“Things seem strange when you are the stranger,” says the critic and writer Luc Sante in the prologue of Outskirts (Nazraeli), one of the six monographs that make up the work of Todd Hido (Kent, Ohio, 1968), chronicler of the night in whose silent work echoes the mystery and uncertainty that surround the peripheral neighborhoods of the United States. Anonymous geographies that they transcend the concept of time and place, which the author travels in his car willing to let himself be attracted by the glare of a single light.
“The night has always held a special fascination for me,” explains the American photographer. “The world slows down and relative calm seems to take hold of it. Within this darkness there is something that often captures my attention, and it is the kind of illumination that comes from a single source or window. It awakens in me a sensation associated with isolation, at the same time that it functions as a magnet that invites me to mentally cross the threshold and wonder about what may be happening behind the glass ”.
One winter night in 2002, while driving down a highway in Utah, Hido spotted in the distance the house that appears in the photograph that he chooses as the favorite of his career. “I left the road and went back until I reached the town where I found the house. My intuition told me that there was something in that place. Sometimes I shoot my camera from the car, but this time I planted the tripod on the street and shot in natural light. The clouds were low and the ground covered with snow. It is a special image for me because it simply looks like a photograph of a house at night, but it is much more ”.
Above the silent and melancholic beauty that defines his work, Hido is capable of creating an atmosphere that makes the viewer uncomfortable and traps through its undeniable psychological burden. Both in the bleak images of domestic interiors that make up the series Interiors, where the echo of those who once inhabited empty dwellings still seems to be heard, as in the series dedicated to suburban landscapes, where the author dispenses with the human figure. Each house appears isolated within the frame and yet the work does not speak of architecture but of its inhabitants. More than landscapes, they are portraits. “One of the comments about my work that I like the most was made by a blogger on the internet”, highlights the artist. “It goes like this: ‘Todd Hido’s photographs do something for me; It is as if he were the one who recalled my memories. But we have never met. “
“Deep down you look for lonely roads and places because you long for something. It is an act of acceptance of what is missing “
The chosen image is reminiscent of the work of the painter Edward Hopper. Both in the emotional narrative and in the gaze of voyeur as in the links with literature and cinema established by both authors. “Hopper has been one of my great influences,” acknowledges the photographer. “In my work we could find a certain loneliness that we would also find in the painter’s work, but I ignore the human figure and I believe that it is precisely this absence that gives rise to my photography being observed as if it were a cinematographic scene that In the absence of characters, he will automatically be assaulted by the mind of the viewer. I would say that each of the people looking at my photographs is likely to imagine something unique, related to their own experience. And this is something that really pleases me. There is no single meaning for every image. Each spectator contributes his own ”.

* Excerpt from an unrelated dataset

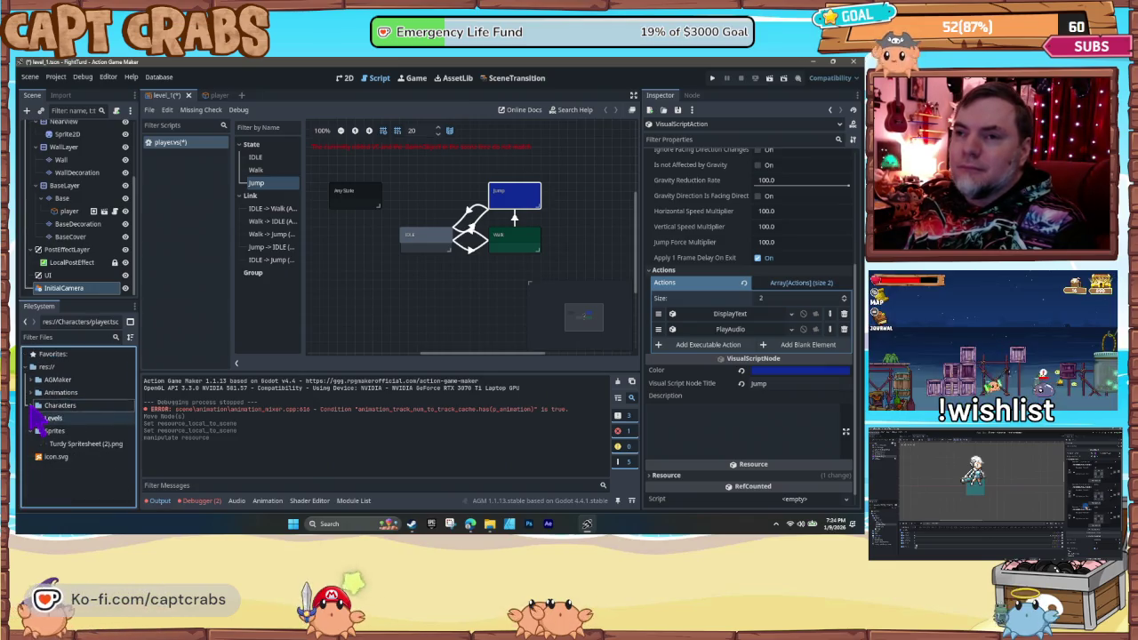
- Create a new SFX folder under res:// and open it in Windows File Explorer
right_click(47, 467)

“There is something about the places I photograph that reminds me of where I come from,” says the author. “Deep down you look for lonely roads and places because you long for something. It is an act of acceptance of what is missing. And it is probably from that recognition that the feeling of strangeness and unease that my photographs provoke comes from ”. Similarly, the artist assures that he takes photographs with the spirit of a “documentary maker” and that his images “are very real.” However, the fact of not being a documentary maker, or a journalist, allows you to add subjective layers through color, through darkness, with the purpose of generating a state of mind. “My favorite tool is ambiguity,” he says. Hence, he prefers to suggest rather than show, and that his work contains many more questions than answers.
Hido’s facet as a collector is known, mainly photobooks. “I still keep fresh the memory of the moment when, at the age of 18, when I was beginning to study the medium, I understood the power of the photobook. The book offers the possibility of displaying photography in a way that one could never find on an exhibition wall ”, he explains. “At that time, and with a small student budget, I bought second-hand volumes for three dollars, because I wanted to have those images in my library; at my place. There is something very special about wanting to surround yourself with images, to be accompanied by the work of those you admire. As one of my favorite artists, Emmit Gowin, used to say: ‘I am blissfully influenced by everything I love.’